The results of this study show that magmatic intrusions can occur rapidly and with minimal precursor signals and that large geological faults are capable of influencing whether magma erupts or remains trapped underground. “It must be remembered that large faults, like those of Azores, do not exist in all volcanic zones on the planet, but a large part of this discovery is transferable to other volcanoes, including those of the Canary Islands,” adds González.
In this regard, Ricardo Ramalho, co-author from Cardiff University, points out that “the study served as support to local authorities in the evaluation of a possible volcanic threat, highlighting the value of combining terrestrial and marine geophysical data for precise detection and localization of seismic events and ground deformations”.
This research is a good example of what an international scientific collaboration can achieve: the article is signed by research staff from fifteen institutions in the United Kingdom, Spain, and Portugal. In addition to University College London (UCL) and the Consejo Superior de Investigaciones Científicas (CSIC), also included are the universities of Cardiff, Manchester, Lisboa, Évora, Beira Interior and the Algarve, the Centro Internacional de Investigación del Atlántico (AIR), the Instituto Politécnico de Lisboa, the Centro de Información y Vigilancia Sismovolcánica de las Azores (CIVISA), the Instituto Portugués del Mar e de la Atmosfera (IPMA), and the Laboratorio Colaborativo de Geociencias (C4G).

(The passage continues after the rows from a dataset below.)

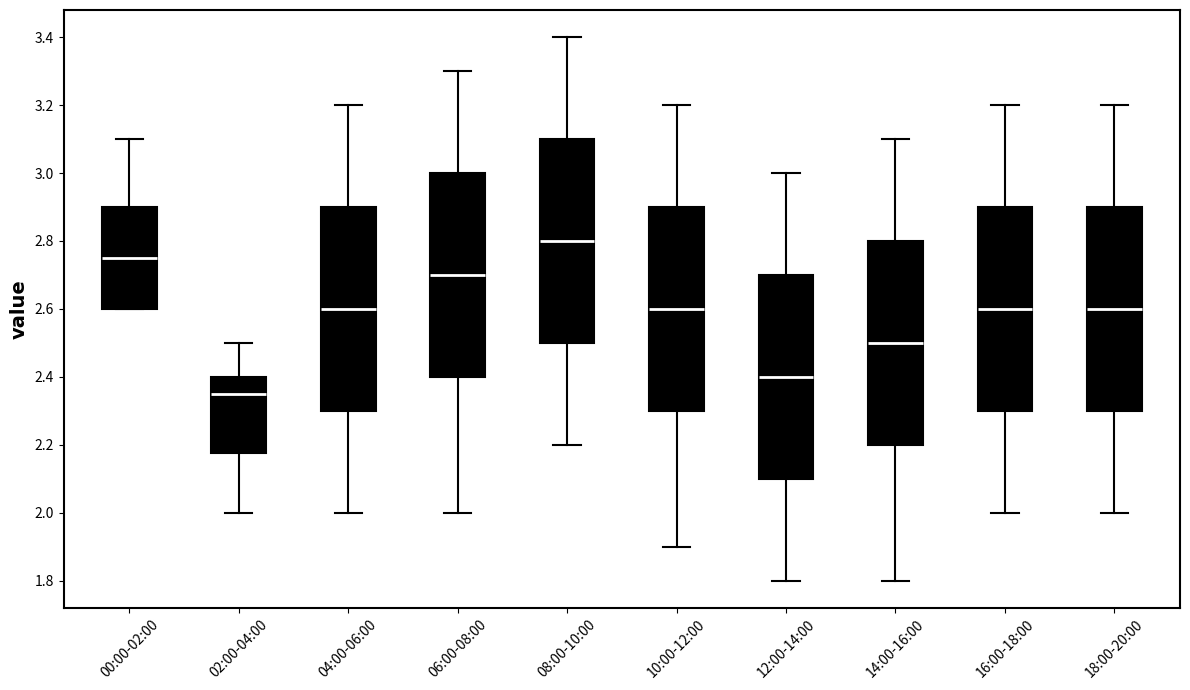

Reading left to right, transcribe this box plot: for each box, give where its median line is, the range the box spans, and where its two whiskers end, as read against the y-axis. The values are not printed on the chart, so give them approximately, as read against the axis.

00:00-02:00: median 2.76, box 2.60 to 2.90, whiskers 2.60 to 3.10
02:00-04:00: median 2.36, box 2.18 to 2.40, whiskers 2.00 to 2.50
04:00-06:00: median 2.60, box 2.30 to 2.90, whiskers 2.00 to 3.20
06:00-08:00: median 2.70, box 2.40 to 3.00, whiskers 2.00 to 3.30
08:00-10:00: median 2.80, box 2.50 to 3.10, whiskers 2.20 to 3.40
10:00-12:00: median 2.60, box 2.30 to 2.90, whiskers 1.90 to 3.20
12:00-14:00: median 2.40, box 2.10 to 2.70, whiskers 1.80 to 3.00
14:00-16:00: median 2.50, box 2.20 to 2.80, whiskers 1.80 to 3.10
16:00-18:00: median 2.60, box 2.30 to 2.90, whiskers 2.00 to 3.20
18:00-20:00: median 2.60, box 2.30 to 2.90, whiskers 2.00 to 3.20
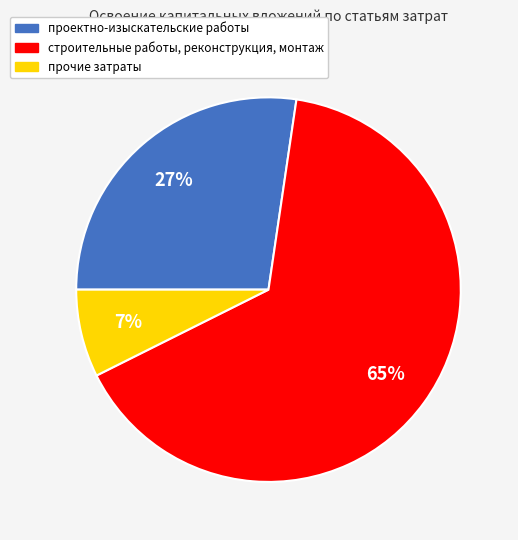

Is there any slice that represents more than half of the pie?

Yes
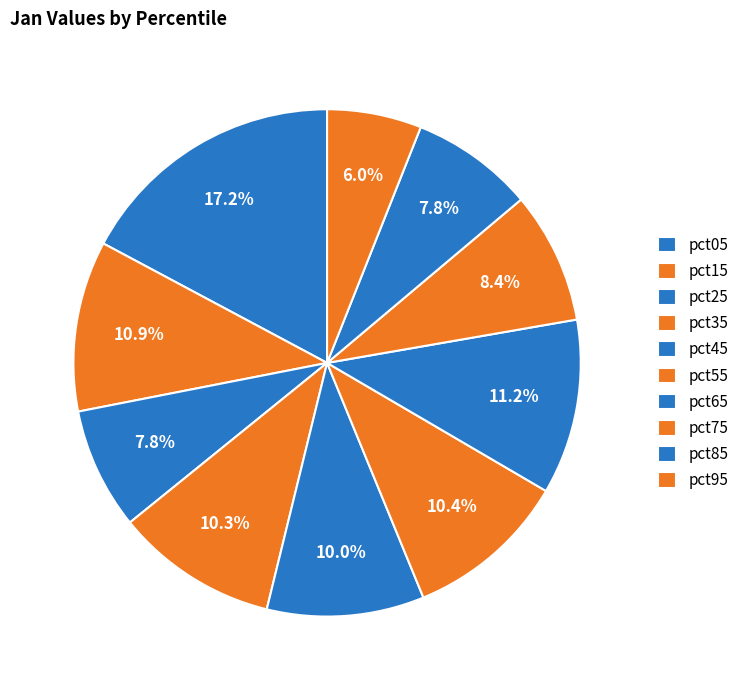

How many slices are in this pie chart?

10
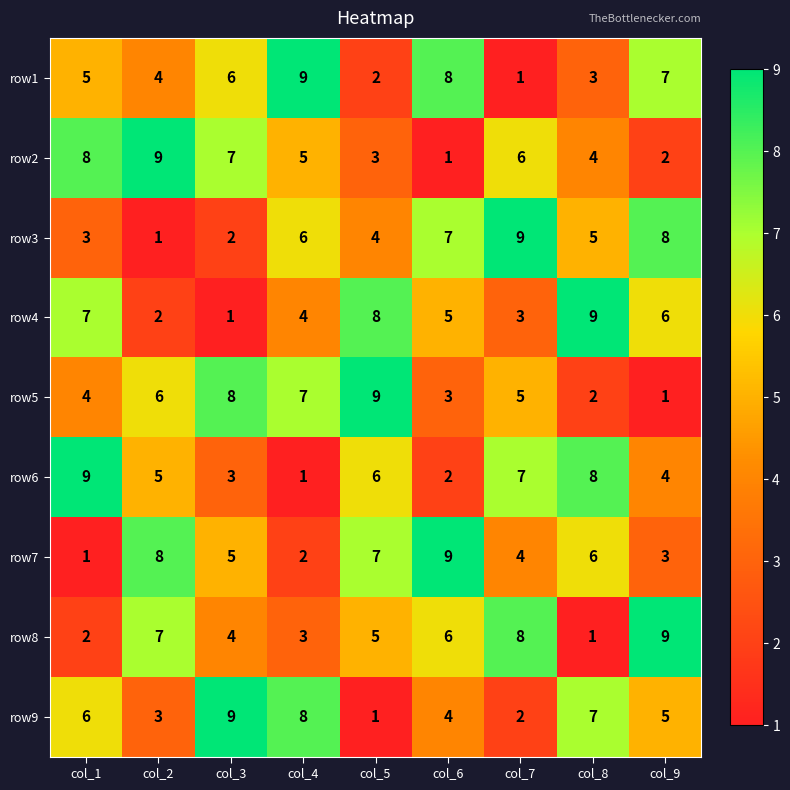

What is the sum of all row7 values?

45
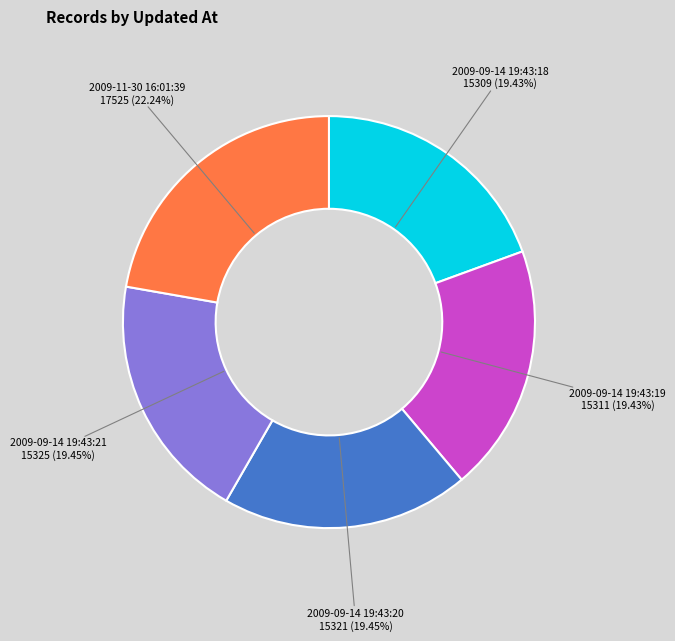

Do 2009-09-14 19:43:18 and 2009-11-30 16:01:39 together represent more than half of the pie?

No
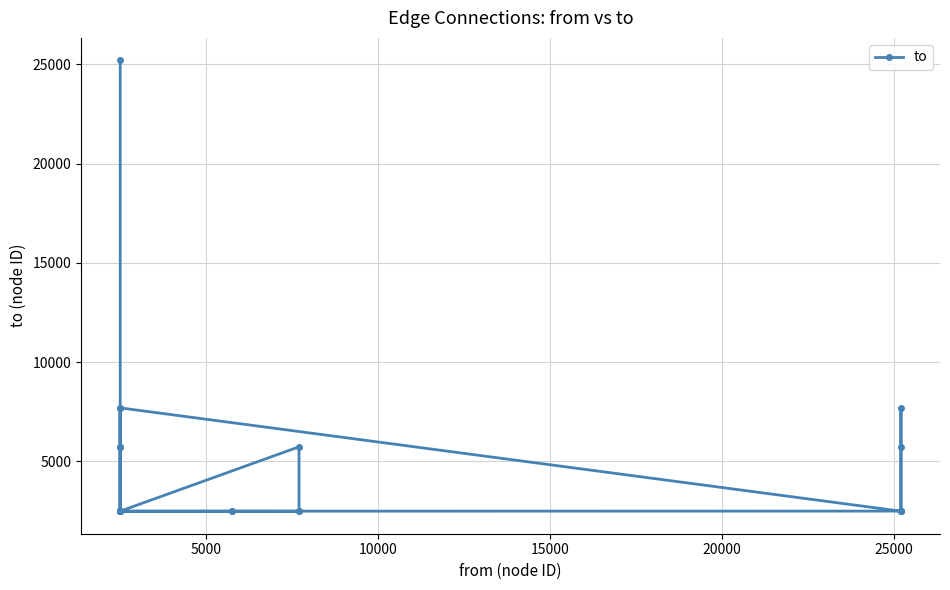

Is this an area chart (filled region under the line)?

No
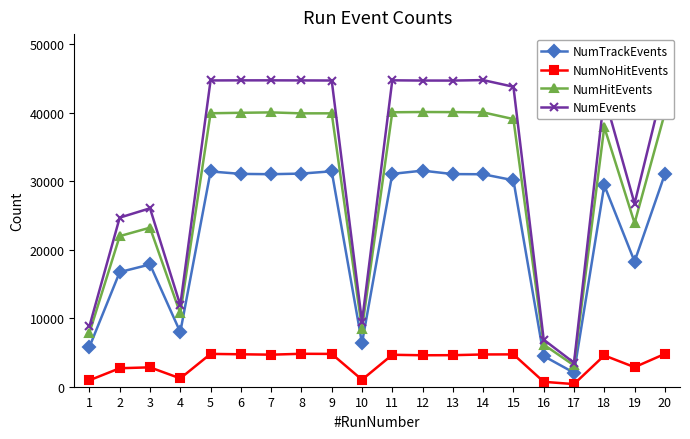

Rank the series by their maximum value, from highest to lowest.

NumEvents, NumHitEvents, NumTrackEvents, NumNoHitEvents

In addition to this “great collective effort and clear example of transnational cooperation between academic and civil institutions,” as highlighted by Ana Ferreira, co-author from UCL, a key factor in the work was the rapid response that allowed the achievement of “urgent funding from the Natural Environment Research Council (NERC) to access equipment from its Geophysical Equipment Facility (GEF)”.
This work has been funded by grants and research projects from: la Agencia Estatal de Investigación (Ministerio de Ciencia, Innovación y Universidades, Gobierno de España), the Natural Environment Research Council (NERC; Reino Unido), the European Research Council (ERC), Fundação para a Ciência e a Tecnologia (FCT; Portugal), Gobierno Regional de las Azores, with field support from the Armada Portuguesa. The geophysical equipment was provided by the Geophysical Equipment Facility (GEF) of the NERC (Seis-UK for seismometers and OBIC for ocean-bottom seismometers).